As part of an effort to fix its troubled nuclear program, the USAF will consolidate its nuclear operations in a new command, rather than under Air Force Space Command (AFSPC).
And, in a separate organizational change, the service has decided against the creation of a new "cyber command." Instead, the service will create a Numbered Air Force (NAF) for cyber operations, aligning it under AFSPC.
According to Air Force Times, the mission realignment was finalized last week, during four days of meetings at the U.S. Air Force Academy in Colorado Springs. Details on the new organizations will be released in the following weeks, after the service unveils its new nuclear road map.
Details from that plan were published by this blog last week; the 200-page document highlights the root causes of recent nuclear security mishaps, and USAF's game plan for fixing them, emphasizing accountability, rigorous self-assessment, and reinvestment in personnel and equipment.
In the wake of two high-profile nuclear incidents, organizational changes in the Air Force were almost inevitable.

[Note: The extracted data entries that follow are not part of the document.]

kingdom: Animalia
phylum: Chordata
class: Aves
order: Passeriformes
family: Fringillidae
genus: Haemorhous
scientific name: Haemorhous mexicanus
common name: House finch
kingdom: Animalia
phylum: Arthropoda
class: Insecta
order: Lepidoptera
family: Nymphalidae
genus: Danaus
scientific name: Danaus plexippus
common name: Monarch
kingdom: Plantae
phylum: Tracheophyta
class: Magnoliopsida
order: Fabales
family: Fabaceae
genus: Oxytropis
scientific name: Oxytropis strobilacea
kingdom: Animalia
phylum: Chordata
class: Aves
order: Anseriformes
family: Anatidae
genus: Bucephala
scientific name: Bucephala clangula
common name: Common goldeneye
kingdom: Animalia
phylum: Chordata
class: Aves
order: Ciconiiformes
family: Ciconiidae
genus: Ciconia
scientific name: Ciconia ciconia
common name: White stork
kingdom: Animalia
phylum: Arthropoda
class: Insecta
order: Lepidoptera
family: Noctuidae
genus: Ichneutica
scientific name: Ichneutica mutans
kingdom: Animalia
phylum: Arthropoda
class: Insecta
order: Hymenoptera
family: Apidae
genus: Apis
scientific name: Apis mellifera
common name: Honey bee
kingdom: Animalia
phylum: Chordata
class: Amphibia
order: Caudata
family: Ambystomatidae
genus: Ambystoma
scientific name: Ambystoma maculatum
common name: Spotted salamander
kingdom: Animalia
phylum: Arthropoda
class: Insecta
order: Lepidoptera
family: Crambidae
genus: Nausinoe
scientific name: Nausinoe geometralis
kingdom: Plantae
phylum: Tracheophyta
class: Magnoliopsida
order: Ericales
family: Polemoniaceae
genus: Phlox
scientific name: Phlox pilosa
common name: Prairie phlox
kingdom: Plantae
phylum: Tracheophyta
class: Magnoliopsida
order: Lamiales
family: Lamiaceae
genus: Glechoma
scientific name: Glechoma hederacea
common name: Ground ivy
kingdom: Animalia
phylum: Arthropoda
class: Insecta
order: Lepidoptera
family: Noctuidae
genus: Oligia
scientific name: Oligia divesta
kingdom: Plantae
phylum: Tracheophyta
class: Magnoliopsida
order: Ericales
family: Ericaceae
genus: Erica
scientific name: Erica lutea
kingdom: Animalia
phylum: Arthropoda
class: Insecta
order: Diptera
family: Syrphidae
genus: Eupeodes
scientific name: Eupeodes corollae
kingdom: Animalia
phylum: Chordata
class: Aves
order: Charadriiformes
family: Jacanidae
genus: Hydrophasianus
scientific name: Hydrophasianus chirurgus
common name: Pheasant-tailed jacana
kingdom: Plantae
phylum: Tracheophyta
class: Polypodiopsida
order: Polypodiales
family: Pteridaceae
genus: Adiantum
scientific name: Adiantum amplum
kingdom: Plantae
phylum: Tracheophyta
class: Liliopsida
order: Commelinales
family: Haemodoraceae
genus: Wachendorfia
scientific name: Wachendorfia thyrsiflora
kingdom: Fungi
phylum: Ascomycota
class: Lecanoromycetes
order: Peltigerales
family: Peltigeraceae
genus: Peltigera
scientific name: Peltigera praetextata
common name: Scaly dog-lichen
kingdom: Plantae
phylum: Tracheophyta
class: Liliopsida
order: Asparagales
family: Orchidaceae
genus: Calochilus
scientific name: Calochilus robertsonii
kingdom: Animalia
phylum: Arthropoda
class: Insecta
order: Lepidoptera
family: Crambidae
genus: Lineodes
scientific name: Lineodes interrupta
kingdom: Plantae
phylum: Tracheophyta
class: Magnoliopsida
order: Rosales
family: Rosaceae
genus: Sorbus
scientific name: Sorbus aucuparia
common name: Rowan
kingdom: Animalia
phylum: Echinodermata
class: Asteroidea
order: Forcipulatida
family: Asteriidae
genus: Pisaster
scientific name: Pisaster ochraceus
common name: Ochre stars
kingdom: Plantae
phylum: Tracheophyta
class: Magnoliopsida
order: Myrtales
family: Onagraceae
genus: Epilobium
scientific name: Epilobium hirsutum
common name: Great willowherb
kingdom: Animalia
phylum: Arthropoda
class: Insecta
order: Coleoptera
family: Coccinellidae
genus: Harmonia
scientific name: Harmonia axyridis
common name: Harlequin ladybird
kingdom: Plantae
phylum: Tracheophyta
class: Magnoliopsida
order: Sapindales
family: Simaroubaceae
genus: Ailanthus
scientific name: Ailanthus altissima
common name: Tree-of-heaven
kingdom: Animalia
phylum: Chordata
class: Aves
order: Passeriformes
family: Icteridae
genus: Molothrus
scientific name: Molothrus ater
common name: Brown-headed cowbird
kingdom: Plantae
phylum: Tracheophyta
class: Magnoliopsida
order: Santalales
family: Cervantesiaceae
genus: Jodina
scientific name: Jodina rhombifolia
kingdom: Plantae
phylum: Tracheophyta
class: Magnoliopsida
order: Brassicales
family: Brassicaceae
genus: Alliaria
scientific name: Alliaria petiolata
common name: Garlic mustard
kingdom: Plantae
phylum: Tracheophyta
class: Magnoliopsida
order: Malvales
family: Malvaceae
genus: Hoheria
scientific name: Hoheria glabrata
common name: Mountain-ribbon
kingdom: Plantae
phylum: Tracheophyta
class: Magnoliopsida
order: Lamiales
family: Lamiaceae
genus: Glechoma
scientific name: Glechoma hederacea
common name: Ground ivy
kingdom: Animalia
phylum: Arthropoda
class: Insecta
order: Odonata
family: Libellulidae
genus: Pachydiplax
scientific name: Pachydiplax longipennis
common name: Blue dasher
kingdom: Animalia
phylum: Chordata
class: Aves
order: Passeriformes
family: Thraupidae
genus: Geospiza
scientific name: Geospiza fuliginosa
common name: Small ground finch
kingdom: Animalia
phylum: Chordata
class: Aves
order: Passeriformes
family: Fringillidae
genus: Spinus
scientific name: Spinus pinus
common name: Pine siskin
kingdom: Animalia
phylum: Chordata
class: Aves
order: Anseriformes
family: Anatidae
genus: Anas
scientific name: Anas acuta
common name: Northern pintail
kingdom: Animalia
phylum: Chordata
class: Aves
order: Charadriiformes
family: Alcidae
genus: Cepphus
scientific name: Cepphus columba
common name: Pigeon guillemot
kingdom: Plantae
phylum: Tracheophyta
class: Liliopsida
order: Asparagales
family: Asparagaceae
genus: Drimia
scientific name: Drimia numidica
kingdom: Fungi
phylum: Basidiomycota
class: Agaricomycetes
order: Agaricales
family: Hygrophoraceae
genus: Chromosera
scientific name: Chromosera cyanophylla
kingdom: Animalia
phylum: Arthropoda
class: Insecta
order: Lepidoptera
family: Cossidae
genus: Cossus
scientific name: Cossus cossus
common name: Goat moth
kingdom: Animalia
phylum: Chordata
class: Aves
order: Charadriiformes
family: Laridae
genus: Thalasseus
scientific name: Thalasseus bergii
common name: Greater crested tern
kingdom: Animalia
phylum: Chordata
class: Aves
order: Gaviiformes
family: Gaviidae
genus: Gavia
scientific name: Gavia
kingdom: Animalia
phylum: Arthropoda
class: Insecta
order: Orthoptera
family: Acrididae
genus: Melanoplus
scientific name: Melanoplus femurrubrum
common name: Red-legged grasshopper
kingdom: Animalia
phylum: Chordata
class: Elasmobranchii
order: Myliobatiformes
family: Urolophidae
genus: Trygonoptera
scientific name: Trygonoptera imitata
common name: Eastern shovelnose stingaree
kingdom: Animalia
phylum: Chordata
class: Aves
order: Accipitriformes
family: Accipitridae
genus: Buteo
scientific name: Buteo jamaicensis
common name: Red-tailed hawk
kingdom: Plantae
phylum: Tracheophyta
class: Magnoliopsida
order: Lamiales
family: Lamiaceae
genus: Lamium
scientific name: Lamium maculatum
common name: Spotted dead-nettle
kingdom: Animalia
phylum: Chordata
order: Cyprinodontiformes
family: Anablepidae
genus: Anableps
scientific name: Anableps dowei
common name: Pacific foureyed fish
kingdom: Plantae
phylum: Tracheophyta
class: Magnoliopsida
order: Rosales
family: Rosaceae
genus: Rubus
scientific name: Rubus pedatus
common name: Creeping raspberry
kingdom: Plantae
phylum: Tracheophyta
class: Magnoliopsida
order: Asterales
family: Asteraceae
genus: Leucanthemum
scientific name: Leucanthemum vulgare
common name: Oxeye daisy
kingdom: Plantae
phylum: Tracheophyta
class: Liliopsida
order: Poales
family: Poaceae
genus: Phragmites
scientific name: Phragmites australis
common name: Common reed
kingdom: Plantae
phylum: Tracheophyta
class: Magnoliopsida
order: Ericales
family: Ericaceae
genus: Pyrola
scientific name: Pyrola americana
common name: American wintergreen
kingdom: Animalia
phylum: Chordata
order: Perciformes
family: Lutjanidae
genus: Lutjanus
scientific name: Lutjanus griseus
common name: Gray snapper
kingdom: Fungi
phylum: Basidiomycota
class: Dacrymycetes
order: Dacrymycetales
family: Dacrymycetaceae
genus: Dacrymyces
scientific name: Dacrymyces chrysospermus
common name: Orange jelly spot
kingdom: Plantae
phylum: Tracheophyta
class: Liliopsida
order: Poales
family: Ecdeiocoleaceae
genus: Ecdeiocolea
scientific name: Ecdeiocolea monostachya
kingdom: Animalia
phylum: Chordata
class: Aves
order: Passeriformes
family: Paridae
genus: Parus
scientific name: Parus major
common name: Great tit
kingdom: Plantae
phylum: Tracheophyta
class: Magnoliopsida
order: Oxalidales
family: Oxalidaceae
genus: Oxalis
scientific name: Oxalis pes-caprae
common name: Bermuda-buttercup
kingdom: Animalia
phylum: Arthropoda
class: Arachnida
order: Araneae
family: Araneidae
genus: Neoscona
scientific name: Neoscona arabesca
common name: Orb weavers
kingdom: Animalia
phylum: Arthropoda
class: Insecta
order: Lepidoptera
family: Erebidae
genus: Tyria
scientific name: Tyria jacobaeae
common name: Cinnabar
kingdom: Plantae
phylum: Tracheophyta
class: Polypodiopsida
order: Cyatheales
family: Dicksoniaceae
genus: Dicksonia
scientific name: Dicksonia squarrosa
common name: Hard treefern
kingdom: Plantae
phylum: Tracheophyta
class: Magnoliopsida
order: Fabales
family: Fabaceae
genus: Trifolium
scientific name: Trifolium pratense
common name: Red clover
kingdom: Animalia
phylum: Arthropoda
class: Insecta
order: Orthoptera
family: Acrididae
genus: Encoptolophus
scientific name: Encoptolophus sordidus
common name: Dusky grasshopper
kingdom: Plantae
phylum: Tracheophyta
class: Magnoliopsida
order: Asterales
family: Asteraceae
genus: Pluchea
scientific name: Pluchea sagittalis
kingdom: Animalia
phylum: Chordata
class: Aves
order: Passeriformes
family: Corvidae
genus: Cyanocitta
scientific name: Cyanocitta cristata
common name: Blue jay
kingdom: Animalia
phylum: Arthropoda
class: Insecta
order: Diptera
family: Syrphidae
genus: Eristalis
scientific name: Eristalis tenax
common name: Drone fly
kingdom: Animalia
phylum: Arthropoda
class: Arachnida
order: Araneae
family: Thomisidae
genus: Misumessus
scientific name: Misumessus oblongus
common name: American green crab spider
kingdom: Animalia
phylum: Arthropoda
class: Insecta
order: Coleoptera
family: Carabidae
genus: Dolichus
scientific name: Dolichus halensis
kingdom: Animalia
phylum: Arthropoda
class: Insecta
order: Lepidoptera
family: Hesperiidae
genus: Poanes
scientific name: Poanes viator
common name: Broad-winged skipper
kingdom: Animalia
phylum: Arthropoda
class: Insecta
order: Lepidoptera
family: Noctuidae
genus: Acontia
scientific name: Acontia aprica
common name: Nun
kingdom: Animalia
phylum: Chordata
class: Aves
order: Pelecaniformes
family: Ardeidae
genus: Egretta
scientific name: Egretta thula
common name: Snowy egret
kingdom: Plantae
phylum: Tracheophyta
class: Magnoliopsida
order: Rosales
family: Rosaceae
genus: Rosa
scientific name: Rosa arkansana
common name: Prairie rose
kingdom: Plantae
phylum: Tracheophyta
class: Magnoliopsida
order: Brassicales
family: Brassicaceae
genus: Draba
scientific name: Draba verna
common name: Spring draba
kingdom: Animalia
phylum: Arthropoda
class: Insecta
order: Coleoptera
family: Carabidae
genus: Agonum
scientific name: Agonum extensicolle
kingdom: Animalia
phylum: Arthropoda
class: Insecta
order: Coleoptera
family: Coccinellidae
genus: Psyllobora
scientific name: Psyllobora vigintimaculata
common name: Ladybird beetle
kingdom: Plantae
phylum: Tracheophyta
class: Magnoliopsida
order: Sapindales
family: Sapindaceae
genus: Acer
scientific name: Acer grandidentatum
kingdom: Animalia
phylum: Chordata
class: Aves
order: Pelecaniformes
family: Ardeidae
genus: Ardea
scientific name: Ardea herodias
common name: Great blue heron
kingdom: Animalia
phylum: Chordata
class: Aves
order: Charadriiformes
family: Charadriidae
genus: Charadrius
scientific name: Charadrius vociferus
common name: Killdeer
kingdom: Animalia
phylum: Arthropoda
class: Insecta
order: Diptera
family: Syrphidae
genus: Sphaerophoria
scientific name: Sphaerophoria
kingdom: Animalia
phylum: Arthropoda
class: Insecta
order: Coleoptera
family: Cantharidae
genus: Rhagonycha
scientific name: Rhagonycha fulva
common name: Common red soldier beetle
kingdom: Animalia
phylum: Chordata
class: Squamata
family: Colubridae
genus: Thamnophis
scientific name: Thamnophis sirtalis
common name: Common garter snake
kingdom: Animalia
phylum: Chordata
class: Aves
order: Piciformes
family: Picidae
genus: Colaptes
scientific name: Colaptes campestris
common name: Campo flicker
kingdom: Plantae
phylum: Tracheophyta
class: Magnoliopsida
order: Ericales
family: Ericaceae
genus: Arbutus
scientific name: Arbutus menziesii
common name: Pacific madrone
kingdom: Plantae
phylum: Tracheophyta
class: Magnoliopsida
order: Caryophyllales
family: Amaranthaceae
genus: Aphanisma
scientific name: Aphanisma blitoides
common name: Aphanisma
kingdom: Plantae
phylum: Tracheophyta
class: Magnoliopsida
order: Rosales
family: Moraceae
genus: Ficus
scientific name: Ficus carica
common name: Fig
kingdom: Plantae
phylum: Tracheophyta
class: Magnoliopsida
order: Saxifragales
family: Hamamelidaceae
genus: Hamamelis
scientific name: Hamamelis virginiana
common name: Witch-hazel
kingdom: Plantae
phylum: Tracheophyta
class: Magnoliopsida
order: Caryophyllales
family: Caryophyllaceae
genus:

But the plan outlined in Air Force Times deviates from recommendations provided by a DoD Nuclear Task Force, headed by former Defense Secretary James Schlesinger.
As part of their investigation into the service's nuclear woes, the Schlesinger panel suggested that USAF nuclear missions be consolidated under AFSPC, which would be re-named Air Force Strategic Command.
Instead, Air Force leaders elected to move AFSPC's intercontinental ballistic missiles (ICBMs) into the new command, which has not been formally named. While the service's long-range nuclear bombers are also expected to be a part of the new organization, officials have not explained the realignment's impact on nuclear-capable platforms like the B-2 and B-52.
It is also unclear how the organizational change may affect tactical nuclear missions, now performed by fighter units in the CONUS, Europe and the Far East.
As Air Force Space Command prepares to lose its long-standing ICBM mission, it will become responsible for the service's cyber operations. Originally, USAF leaders hoped to establish a separate command for cyber wafare, with a provisional headquarters at Barksdale AFB, Louisiana. However, those plans were subsequently scaled back, after the other services accused the Air Force of "poaching" the cyber mission.
Under the option selected last week, AFSPC will gain the cyber operations NAF, although details of that realignment have not been released. Currently, the Air Force Intelligence, Surveillance and Reconnaissance (AFISR) Agency is the service's executive agent for cyber warfare, reporting to Eighth Air Force and U.S. Strategic Command.
The AFISR organization is a Field Operating Agency, reporting directly to the service's Deputy Chief of Staff for ISR. Creating of the cyber operations NAF could mean a loss of assets for the agency, a change in its reporting chain, or both.
Creating of the "Cyber NAF" is viewed as something of a sop for AFSPC and Colorado officials. With creation of the new "nuclear command," AFSPC stands to lose hundreds of billets associated with its ICBM mission--and there's no guarantee that the new organization (or those positions) will remain in Colorado.
However, there's also the issue of what cyber assets--if any--the service might uproot in establishing the new numbered air force. The bulk of the Air Force's cyber units are concentrated in Texas and Maryland, and shifting them to Colorado (or another AFSPC location) makes little sense.
Indeed, the best option might be a NAF (with a minimal staff) at an AFSPC base, while the organization's "war-fighting" assets remain in their current location, with the personnel and infrastructure to carry out their mission. When it first proposed a full-fledged cyber command, the Air Force talked about a virtual headquarters, leading subordinate units across the country. That template could be easily applied to the new, cyber NAF.
Would Congress go along with the idea? While no elected officials have weighed in on the organizational changes (at least not yet), many would have misgivings about a virtual command structure. Their opposition would be based on two issues: money and manpower.
With AFSPC losing jobs at Peterson AFB, Colorado (and other locations) in conjunction with the ICBM shift, politicians in the state will be looking for an offset. And we're guessing they won't be satisfied with a small NAF in Colorado, commanding large cyber ops units whose personnel--and payrolls--are located hundreds of miles away, in other states. Look for the cyber NAF that eventually emerges to have a full headquarters staff--and enough operational assets in Colorado to keep the pols happy.